Quality delivery leads to more defined project work

The initial team working on this project started it as a small side project. Treating this opportunity like any other client engagement by delivering quality results led to become a fully-funded rebrand initiative incorporating employee feedback, a refreshed brand and updated digital presence.

Reusable templates to make it easy to maintain the CMS

Leveraging Figma’s features, the designer and I aimed to minimize complexity for developers. We reused many responsive-friendly design components, created page templates and thoroughly annotated designs with code examples demonstrating animation behaviour.

Coordinate deliverables with clients’ marketing plans to unveil new assets

By guiding LGS through employee-focused workshops, a rebranding initiative, a website redesign and recommendations for marketing materials, we helped the client stakeholder, the Director of Communications, unveil the new LGS brand to employees and the digital space.

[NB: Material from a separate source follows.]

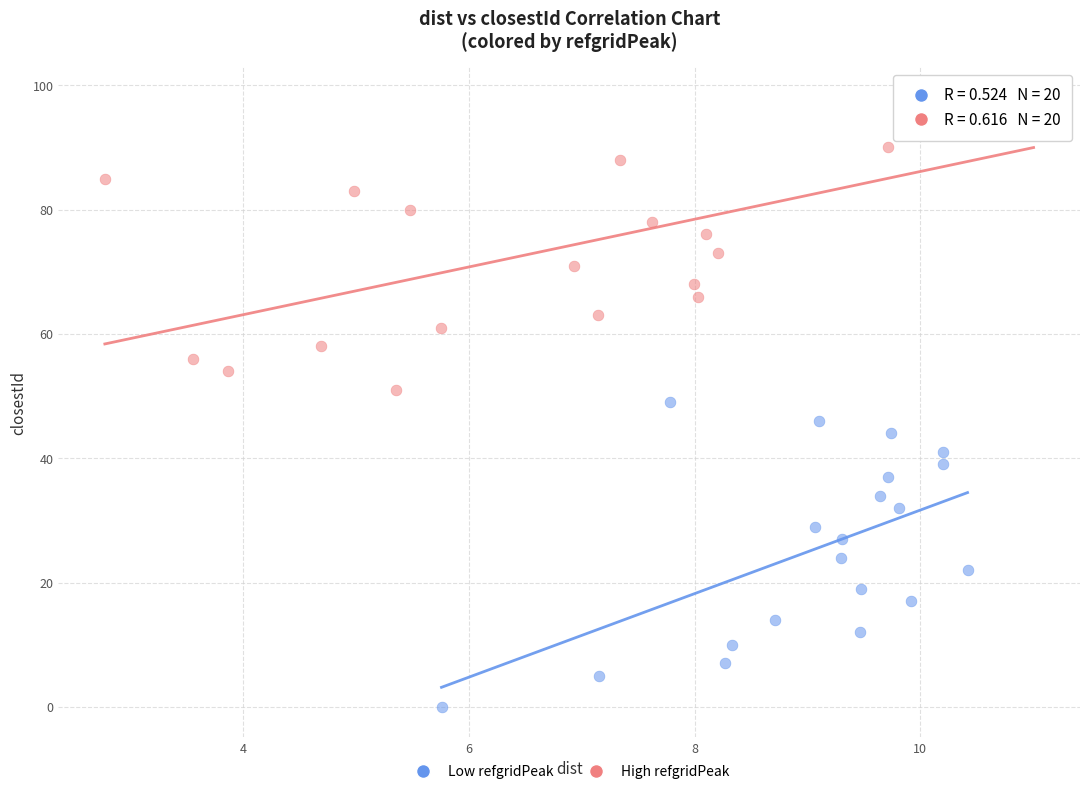

Which series has the largest Y range (max minus min)?

Low refgridPeak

As a result, employees and executives at IBM and LGS provided glowing reviews during an internal launch. We also helped increase Linkedin and Facebook followers by 30%+ and engagements by 50%+.

Learnings

Be comfortable with ambiguity

The projects you learn from the most are the ones that pivot often. Rebranding a company is no trivial feat and involves many perspectives and voices. It would be ideal to have a brand defined before creating a website, so we had two parallel teams with constant collaboration and crossover.

Show, don’t tell

Our team needed to guide the client on best website design and rebranding practices. Instead of explaining it, we demonstrated a few options visually and found strategies to minimize rework and recommend options balancing best practices and client’s needs.

Anticipate potential time sinks to best set the team up for success

Throughout the various phases of the project, many team members kept entering and leaving the team. As this started out as a side project, I anticipated frequent onboarding. Since this project was done completely remotely, I leveraged digital communication tools to document key learnings and milestones.

Think about where people are coming from and respond with empathy

Discovering more about IBM and LGS uncovered additional cultural differences and Quebec pride that the stakeholders wanted to highlight in the rebrand. Working with stakeholders more comfortable speaking in French allowed our team to leverage different strengths and made collaboration diverse and inclusive.